I wonder what would happen if the following scenario occurred at Berkeley;

Parameters of the experiment:

Experimental Group: A pick up truck (F350 Ford), with black diesel exhaust, no muffler, no catalytic converters, rolling coal every 2 minutes... with pro MAGA bumper stickers, assault life stickers on the back, "the south will rise again" slogans on the truck, the truck is raised, playing outlaw country, fume pipe near the cab, the old banned Arkansas flag displayed on small flag poles extending from the sides of the cab on both ends, and a bumper sticker that states "coal is the future", pro-life, pro-marriage, "god will punish those that go against scripture" slogans, and finally... some hay in the cab that hasn't been tied correctly, and is thus, going all over the road.


Now with the truck, same truck, but replicated in the following cities: Berkeley, San Francisco, Los Angeles, Seattle, and NYC.


What I'm curious to learn from this experiment are the indicators of "time" , magnitude of injury, trigger factor, how many folks get triggered, and to what means of out-lashing do they resort too; verbal, violence, twitter/S.Media volume influx, and I want to measure in units of m³ the volume of tears, and how many barrels (assuming 50 gallons) the tears could fit from conducting the experiment over the span of 5 hours.

Disclaimer: Some drivers understand that this might be a one-way mission.


I think this experiment could further help us understand anthropological, and the human psychology even further in 2019.

What the fuck is wrong with you?

sopas ej Sep 10, 2019 9:43 PM

Quote:

Originally Posted by craigs (Post 8683355)
*Essentially, this thread was started and maintained only to enable right-wing culture warriors an opportunity to "own the libs" outside of the Current Events section, where such trollish garbage is rightly supposed to be quarantined.

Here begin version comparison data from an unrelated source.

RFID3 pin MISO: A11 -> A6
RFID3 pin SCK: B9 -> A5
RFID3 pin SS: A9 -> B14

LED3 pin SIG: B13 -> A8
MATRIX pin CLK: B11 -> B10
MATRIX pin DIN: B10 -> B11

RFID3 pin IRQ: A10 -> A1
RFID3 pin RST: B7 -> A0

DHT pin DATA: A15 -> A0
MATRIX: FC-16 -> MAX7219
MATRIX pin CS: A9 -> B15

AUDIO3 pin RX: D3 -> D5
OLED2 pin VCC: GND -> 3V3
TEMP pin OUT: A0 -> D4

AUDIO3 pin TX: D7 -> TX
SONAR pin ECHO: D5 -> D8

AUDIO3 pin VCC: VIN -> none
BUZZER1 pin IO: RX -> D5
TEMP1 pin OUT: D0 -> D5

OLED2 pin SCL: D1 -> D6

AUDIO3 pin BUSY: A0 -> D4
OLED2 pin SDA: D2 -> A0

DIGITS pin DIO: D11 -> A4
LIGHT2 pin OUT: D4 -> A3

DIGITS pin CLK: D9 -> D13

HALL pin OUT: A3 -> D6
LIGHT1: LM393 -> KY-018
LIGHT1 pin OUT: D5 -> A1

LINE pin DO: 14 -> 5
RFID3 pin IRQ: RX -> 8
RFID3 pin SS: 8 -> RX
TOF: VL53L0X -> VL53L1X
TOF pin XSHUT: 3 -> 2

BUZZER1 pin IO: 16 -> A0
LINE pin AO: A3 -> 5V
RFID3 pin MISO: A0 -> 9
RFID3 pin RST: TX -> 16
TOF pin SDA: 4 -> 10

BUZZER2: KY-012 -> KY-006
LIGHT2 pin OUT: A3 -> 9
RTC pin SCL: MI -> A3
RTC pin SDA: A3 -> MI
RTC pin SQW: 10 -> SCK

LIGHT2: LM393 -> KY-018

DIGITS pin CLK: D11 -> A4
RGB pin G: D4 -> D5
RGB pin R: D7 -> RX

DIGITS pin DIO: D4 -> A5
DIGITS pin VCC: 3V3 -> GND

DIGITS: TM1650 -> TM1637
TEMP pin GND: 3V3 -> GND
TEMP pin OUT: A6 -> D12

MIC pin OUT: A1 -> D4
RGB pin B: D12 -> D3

That was obvious to me too. The article in the OP is even old news from July of this year, which is why I followed it up with an article from last month that mentions that building owners can apply for exemptions.

Conservatives just want to perpetuate the status quo and are against anything new, even if new means beneficial/better.

I've said this on many other previous threads, but California was the first jurisdiction in the world to require catalytic converters on cars, and they did this in the mid-1970s. Conservatives and the auto industry claimed that it would raise the price of cars and would be an unfair burden to the auto industry (meaning it would eat into their profits)... oh, and it would be a burden to consumers too... but the whole US and other countries eventually followed suit anyway.

SFBruin Sep 10, 2019 9:53 PM

Actually, how is it that 27 percent of emissions come from gas appliances?

That number seems high to me.

Also, I don't very much like being called a troll when I am trying to have a serious discussion. Kind of devaluing speech, eh?

homebucket Sep 10, 2019 10:03 PM

Quote:

Originally Posted by craigs (Post 8683355)
*Essentially, this thread was started and maintained only to enable right-wing culture warriors an opportunity to "own the libs" outside of the Current Events section, where such trollish garbage is rightly supposed to be quarantined.

Quote:

Originally Posted by sopas ej (Post 8683404)
That was obvious to me too. The article in the OP is even old news from July of this year, which is why I followed it up with an article from last month that mentions that building owners can apply for exemptions.

Conservatives just want to perpetuate the status quo and are against anything new, even if new means beneficial/better.

I've said this on many other previous threads, but California was the first jurisdiction in the world to require catalytic converters on cars, and they did this in the mid-1970s. Conservatives and the auto industry claimed that it would raise the price of cars and would be an unfair burden to the auto industry (meaning it would eat into their profits)... oh, and it would be a burden to consumers too... but the whole US and other countries eventually followed suit anyway.

Agreed. It was a rather weak and pathetic attempt by the OP to trigger the left leaning folks on the forum. Ironically enough, the only one that got triggered was chris08876 with his bizarro rant. Please keep the "woke" idiocy in the Current Events section.